Exercise aim:
After locating the line that contains "A krokodil tematikájú" in the records below, write out exactly that line and each line after it through the one that contains "są okazjonalnie i w prostym terenie, zespół", and nothing else.

#### Exercise material ####

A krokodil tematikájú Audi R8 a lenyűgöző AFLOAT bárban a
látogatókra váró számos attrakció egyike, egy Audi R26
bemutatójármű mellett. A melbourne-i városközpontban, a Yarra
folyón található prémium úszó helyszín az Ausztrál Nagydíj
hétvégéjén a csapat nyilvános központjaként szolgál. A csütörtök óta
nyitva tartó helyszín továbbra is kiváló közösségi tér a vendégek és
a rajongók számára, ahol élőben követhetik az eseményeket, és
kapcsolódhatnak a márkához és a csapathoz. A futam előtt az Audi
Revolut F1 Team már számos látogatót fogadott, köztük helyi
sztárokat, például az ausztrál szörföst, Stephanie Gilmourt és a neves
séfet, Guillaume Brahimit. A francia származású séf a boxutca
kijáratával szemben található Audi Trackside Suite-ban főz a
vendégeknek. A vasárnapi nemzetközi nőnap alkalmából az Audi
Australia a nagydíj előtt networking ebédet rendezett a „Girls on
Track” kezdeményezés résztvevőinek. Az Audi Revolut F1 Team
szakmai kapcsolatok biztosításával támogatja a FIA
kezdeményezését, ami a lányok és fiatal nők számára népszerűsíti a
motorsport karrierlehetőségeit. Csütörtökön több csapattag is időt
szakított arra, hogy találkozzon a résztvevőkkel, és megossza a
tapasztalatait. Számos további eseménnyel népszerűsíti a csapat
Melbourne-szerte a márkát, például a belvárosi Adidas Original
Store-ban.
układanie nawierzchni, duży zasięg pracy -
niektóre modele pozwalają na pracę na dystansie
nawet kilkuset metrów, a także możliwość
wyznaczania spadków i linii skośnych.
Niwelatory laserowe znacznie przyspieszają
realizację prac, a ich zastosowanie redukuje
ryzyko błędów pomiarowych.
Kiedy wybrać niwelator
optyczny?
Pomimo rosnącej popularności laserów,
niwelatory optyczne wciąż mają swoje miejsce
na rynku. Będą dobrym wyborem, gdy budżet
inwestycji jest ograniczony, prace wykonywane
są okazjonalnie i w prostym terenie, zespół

####
#### Exercise material ####

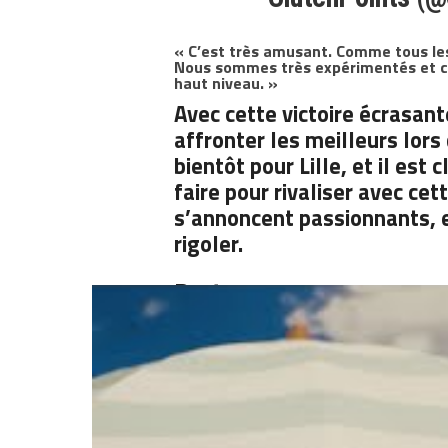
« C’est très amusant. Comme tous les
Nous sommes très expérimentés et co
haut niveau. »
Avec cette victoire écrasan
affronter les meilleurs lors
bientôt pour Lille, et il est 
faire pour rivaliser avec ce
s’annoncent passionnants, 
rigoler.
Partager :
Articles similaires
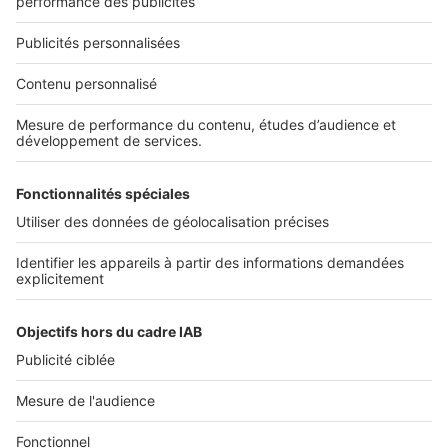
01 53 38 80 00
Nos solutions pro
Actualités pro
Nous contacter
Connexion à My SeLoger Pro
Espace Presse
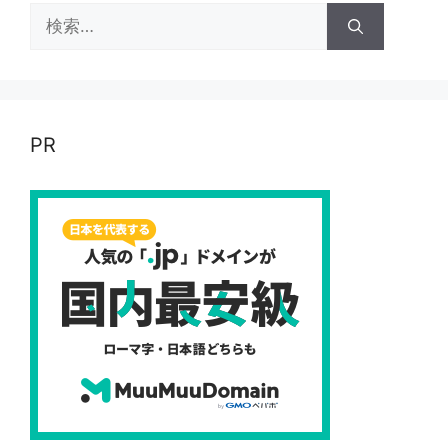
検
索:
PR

####
#### Exercise material ####

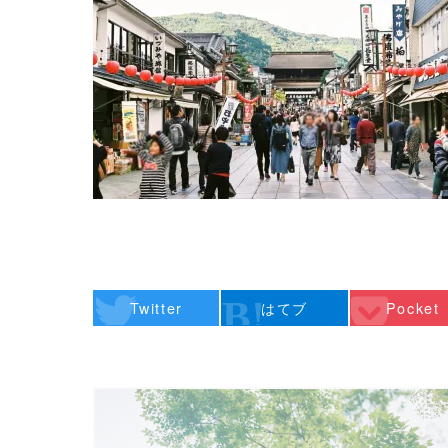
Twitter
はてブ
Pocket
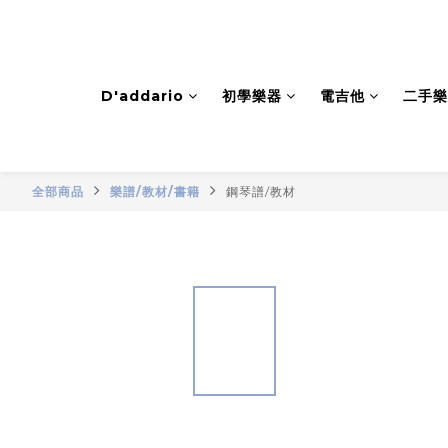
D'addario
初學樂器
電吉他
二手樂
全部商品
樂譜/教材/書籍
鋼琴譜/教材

####

Your response:
A krokodil tematikájú Audi R8 a lenyűgöző AFLOAT bárban a
látogatókra váró számos attrakció egyike, egy Audi R26
bemutatójármű mellett. A melbourne-i városközpontban, a Yarra
folyón található prémium úszó helyszín az Ausztrál Nagydíj
hétvégéjén a csapat nyilvános központjaként szolgál. A csütörtök óta
nyitva tartó helyszín továbbra is kiváló közösségi tér a vendégek és
a rajongók számára, ahol élőben követhetik az eseményeket, és
kapcsolódhatnak a márkához és a csapathoz. A futam előtt az Audi
Revolut F1 Team már számos látogatót fogadott, köztük helyi
sztárokat, például az ausztrál szörföst, Stephanie Gilmourt és a neves
séfet, Guillaume Brahimit. A francia származású séf a boxutca
kijáratával szemben található Audi Trackside Suite-ban főz a
vendégeknek. A vasárnapi nemzetközi nőnap alkalmából az Audi
Australia a nagydíj előtt networking ebédet rendezett a „Girls on
Track” kezdeményezés résztvevőinek. Az Audi Revolut F1 Team
szakmai kapcsolatok biztosításával támogatja a FIA
kezdeményezését, ami a lányok és fiatal nők számára népszerűsíti a
motorsport karrierlehetőségeit. Csütörtökön több csapattag is időt
szakított arra, hogy találkozzon a résztvevőkkel, és megossza a
tapasztalatait. Számos további eseménnyel népszerűsíti a csapat
Melbourne-szerte a márkát, például a belvárosi Adidas Original
Store-ban.
układanie nawierzchni, duży zasięg pracy -
niektóre modele pozwalają na pracę na dystansie
nawet kilkuset metrów, a także możliwość
wyznaczania spadków i linii skośnych.
Niwelatory laserowe znacznie przyspieszają
realizację prac, a ich zastosowanie redukuje
ryzyko błędów pomiarowych.
Kiedy wybrać niwelator
optyczny?
Pomimo rosnącej popularności laserów,
niwelatory optyczne wciąż mają swoje miejsce
na rynku. Będą dobrym wyborem, gdy budżet
inwestycji jest ograniczony, prace wykonywane
są okazjonalnie i w prostym terenie, zespół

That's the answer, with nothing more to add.